Tarea asignada 1:
Responde con base en el texto seleccionado:
(a) ¿Quién ofreció las explicaciones sobre el acuerdo de tránsito de deportados?
(b) ¿Hacia dónde se reubicará a los deportados, según esas explicaciones?
(c) ¿En la órbita estratégica de qué país vive República Dominicana, según el texto?
Tarea asignada 2: ¿Puedes convertir en una lista breve el párrafo del texto seleccionado que empieza con "Por eso resultaban indispensables", sin perder sus datos principales?
Tarea asignada 3: Repite sin cambios el texto seleccionado, todo desde «Pero más allá» hasta «Negarlo sería absurdo.», ambos incluidos.

El canciller Álvarez apagó el fuego
La relación con Washington implica cooperación, beneficios y también concesiones
La reacción inicial ante la decisión de República Dominicana de servir como punto de tránsito para deportados procedentes de Estados Unidos era inevitable. Asumir cargas ajenas en una región marcada por presiones migratorias crecientes y por la desigualdad en las relaciones de poder, cualquier acuerdo de esta naturaleza despierta legítimos recelos. Preocupaciones válidas porque nadie quiere extranjeros indeseables.
Por eso resultaban indispensables las explicaciones ofrecidas por el canciller Roberto Álvarez. Sus precisiones ayudan a colocar el tema en una dimensión más manejable y menos alarmista. Se trata, según afirmó, de un esquema estrictamente transitorio, sin permanencia prolongada de los deportados en territorio dominicano y con reubicación rápida hacia sus países de origen u otros destinos previamente definidos. Ninguno con antecedentes penales.
La cautela, sin embargo, sigue siendo necesaria. La memoria histórica aconseja prudencia.
Pero más allá de las garantías oficiales, conviene asumir la realidad geopolítica sin estridencias ni ingenuidades. República Dominicana vive dentro de la órbita estratégica de Estados Unidos. Negarlo sería absurdo.
La relación con Washington implica cooperación, beneficios y también concesiones. La verdadera discusión no es si podemos evitar toda presión externa, sino si el Estado dominicano posee la capacidad institucional y diplomática para administrar esas presiones sin comprometer su seguridad, su soberanía ni su estabilidad social.

Material de estudio:
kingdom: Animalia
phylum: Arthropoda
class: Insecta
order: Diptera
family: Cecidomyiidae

* * *

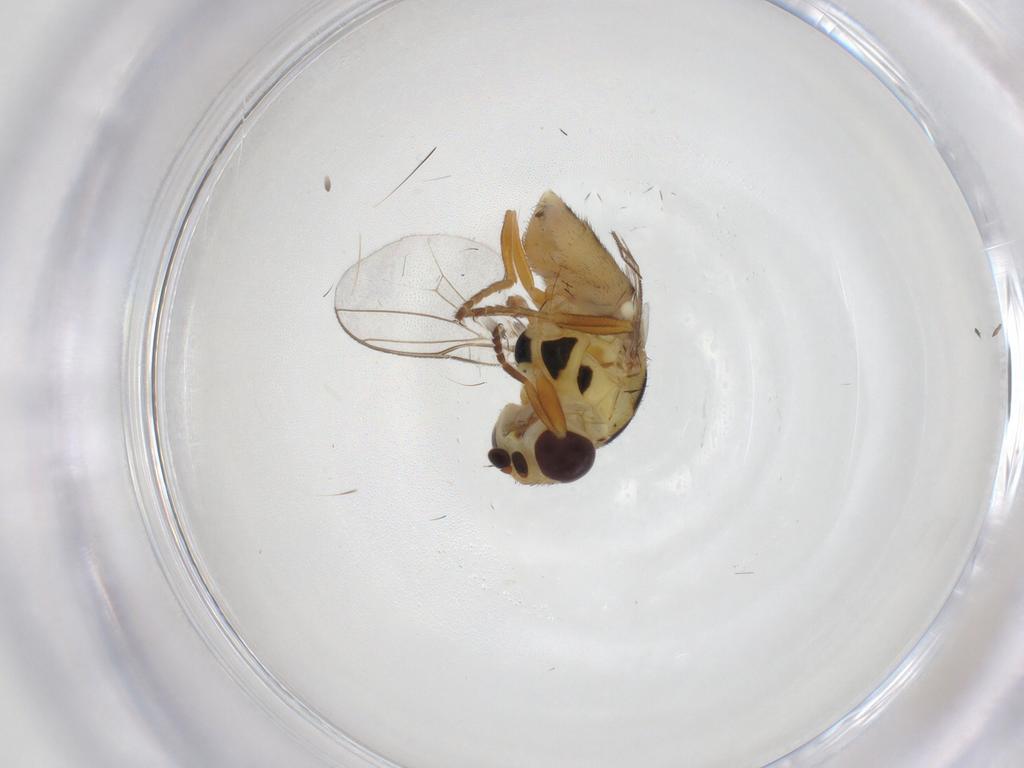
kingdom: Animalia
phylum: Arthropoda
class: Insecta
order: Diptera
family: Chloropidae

Respuesta escrita 1:
(a) El canciller Roberto Álvarez.
(b) Hacia sus países de origen u otros destinos previamente definidos.
(c) De Estados Unidos.

Respuesta escrita 2:
- Las explicaciones del canciller Roberto Álvarez eran indispensables.
- Sus precisiones dan al tema una dimensión más manejable y menos alarmista.
- El esquema es estrictamente transitorio.
- Los deportados no permanecerán mucho tiempo en territorio dominicano.
- Serán reubicados con rapidez hacia sus países de origen u otros destinos previamente definidos.
- Ninguno tiene antecedentes penales.

Respuesta escrita 3:
Pero más allá de las garantías oficiales, conviene asumir la realidad geopolítica sin estridencias ni ingenuidades. República Dominicana vive dentro de la órbita estratégica de Estados Unidos. Negarlo sería absurdo.